The Yomiuri ShimbunDear Troubleshooter:
I’m a woman in my 30s. I’m concerned that my aunt, who is a single career woman, always speaks ill of others recently when we meet. She used to be so cheerful.
My aunt is like an elder sister to me, although she’s in her 50s. I’m also single, as she’s proved to me that you can live a happy life even if you don’t get married.
However, since her mid-40s she’s begun saying things like she wants to get married and has gotten tired. Recently, whenever we meet, she can’t help but complain with a grimace while watching people around us, saying, “I can’t bear that person’s terrible way of eating” and “That person is a dull dresser.” I just brush it off, saying, “Well, sure.” But I feel very sad about all of this.
From what she says, I can sense that she feels uneasy about her future, as she has no motivation for living other than work. I keep meeting up with her because I’m concerned, but I actually don’t want to because I hate to hear her complain.
She’s so kind and humorous that I’m sure she’s always inspired and entertained the people around her. I hope she’ll find a good partner in life and something — in addition to her work — that is rewarding. Is there anything I can do for her?
Y, Gunma Prefecture
Dear Ms. Y:
Reading your letter, I can tell you’re very kind to your aunt and feel very sad about the way she is now.

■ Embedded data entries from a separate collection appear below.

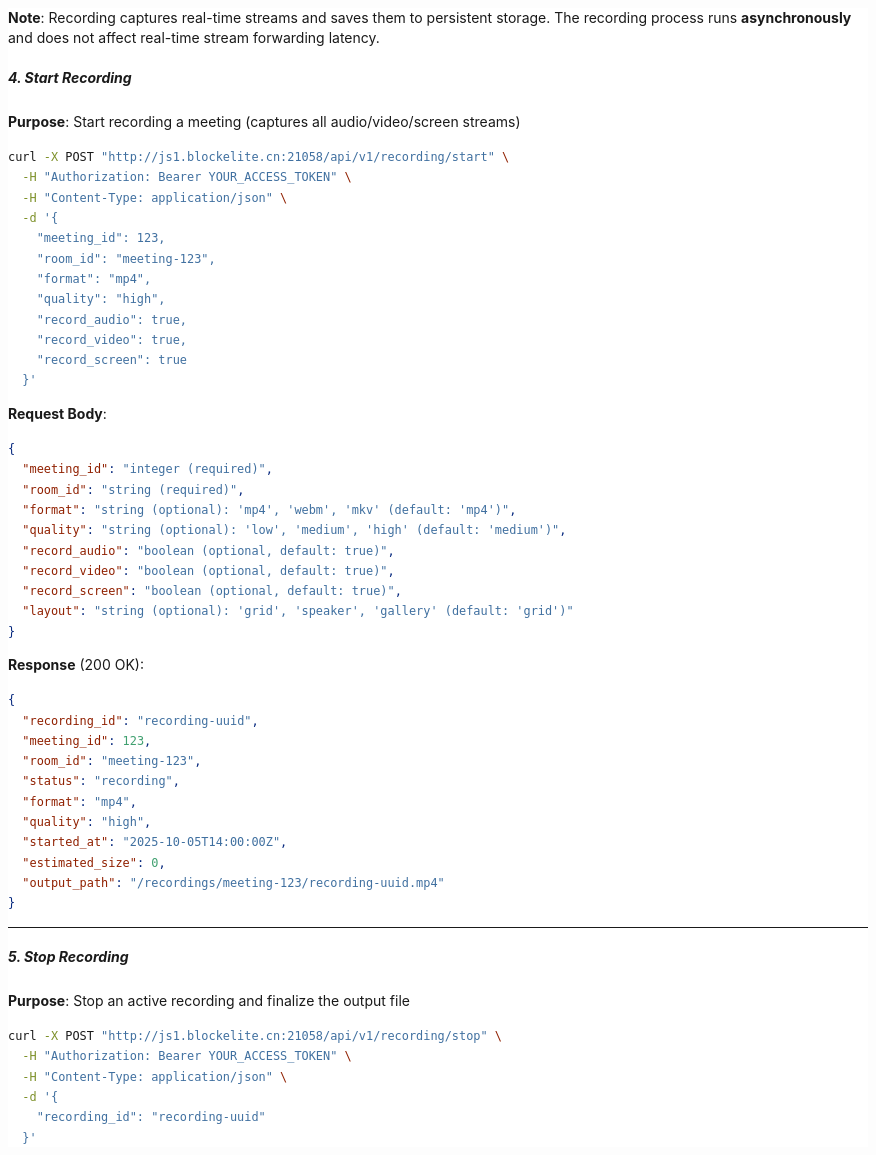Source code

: **Note**: Recording captures real-time streams and saves them to persistent storage. The recording process runs **asynchronously** and does not affect real-time stream forwarding latency.

##### 4. Start Recording
**Purpose**: Start recording a meeting (captures all audio/video/screen streams)
```bash
curl -X POST "http://js1.blockelite.cn:21058/api/v1/recording/start" \
  -H "Authorization: Bearer YOUR_ACCESS_TOKEN" \
  -H "Content-Type: application/json" \
  -d '{
    "meeting_id": 123,
    "room_id": "meeting-123",
    "format": "mp4",
    "quality": "high",
    "record_audio": true,
    "record_video": true,
    "record_screen": true
  }'
```

**Request Body**:
```json
{
  "meeting_id": "integer (required)",
  "room_id": "string (required)",
  "format": "string (optional): 'mp4', 'webm', 'mkv' (default: 'mp4')",
  "quality": "string (optional): 'low', 'medium', 'high' (default: 'medium')",
  "record_audio": "boolean (optional, default: true)",
  "record_video": "boolean (optional, default: true)",
  "record_screen": "boolean (optional, default: true)",
  "layout": "string (optional): 'grid', 'speaker', 'gallery' (default: 'grid')"
}
```

**Response** (200 OK):
```json
{
  "recording_id": "recording-uuid",
  "meeting_id": 123,
  "room_id": "meeting-123",
  "status": "recording",
  "format": "mp4",
  "quality": "high",
  "started_at": "2025-10-05T14:00:00Z",
  "estimated_size": 0,
  "output_path": "/recordings/meeting-123/recording-uuid.mp4"
}
```

---

##### 5. Stop Recording
**Purpose**: Stop an active recording and finalize the output file
```bash
curl -X POST "http://js1.blockelite.cn:21058/api/v1/recording/stop" \
  -H "Authorization: Bearer YOUR_ACCESS_TOKEN" \
  -H "Content-Type: application/json" \
  -d '{
    "recording_id": "recording-uuid"
  }'
```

She may be suffering from mild symptoms of menopause due to her age. She also feels like complaining about young people’s behavior and the matters around her because her values have become fixed as she’s gotten older.
However, I understand how hard it is for you to hear her negative comments all the time.

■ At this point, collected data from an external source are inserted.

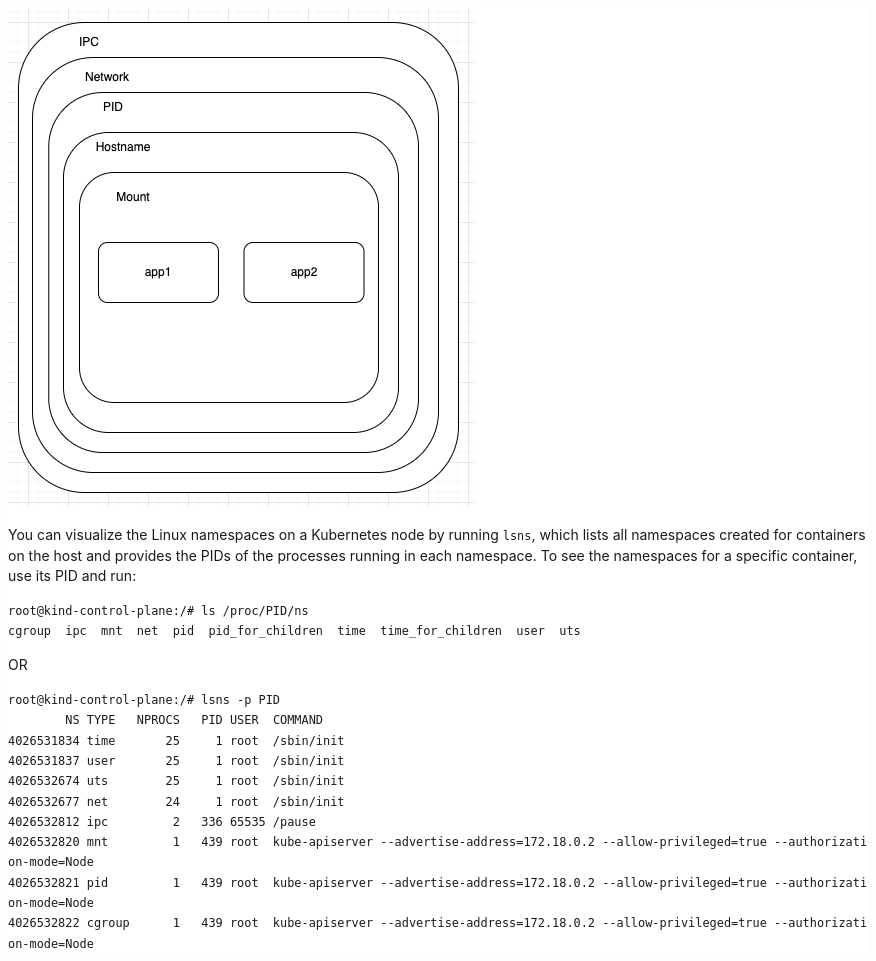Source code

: ![alt](namespaces.png)

You can visualize the Linux namespaces on a Kubernetes node by running `lsns`, which lists all namespaces created for containers on the host and provides the PIDs of the processes running in each namespace. To see the namespaces for a specific container, use its PID and run:

```
root@kind-control-plane:/# ls /proc/PID/ns
cgroup	ipc  mnt  net  pid  pid_for_children  time  time_for_children  user  uts
```

OR

```
root@kind-control-plane:/# lsns -p PID
        NS TYPE   NPROCS   PID USER  COMMAND
4026531834 time       25     1 root  /sbin/init
4026531837 user       25     1 root  /sbin/init
4026532674 uts        25     1 root  /sbin/init
4026532677 net        24     1 root  /sbin/init
4026532812 ipc         2   336 65535 /pause
4026532820 mnt         1   439 root  kube-apiserver --advertise-address=172.18.0.2 --allow-privileged=true --authorization-mode=Node
4026532821 pid         1   439 root  kube-apiserver --advertise-address=172.18.0.2 --allow-privileged=true --authorization-mode=Node
4026532822 cgroup      1   439 root  kube-apiserver --advertise-address=172.18.0.2 --allow-privileged=true --authorization-mode=Node

```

I’m a member of your aunt’s generation. Hearing young people passing judgment on all sorts of good and bad things with “yabai” (awful), I find myself starting to complain, saying: “What? How can they speak that way?” My husband stops me, saying, “It’s no good complaining about how young people today value things.” I often listen to his advice.
So I suggest you sometimes tell your aunt not to grumble by cheerfully saying, “Take it easy, there’s no need to care so much about other people.”
It’s also true that your aunt is getting rid of her stress by pouring out her feelings. She can speak nastily to you because she feels at ease with her niece. I imagine she’s refreshed by doing so and then keeps inspiring and entertaining people at her workplace and elsewhere.
So I hope you can be patient when listening to her — and sometimes take a lesson from her on what you shouldn’t do.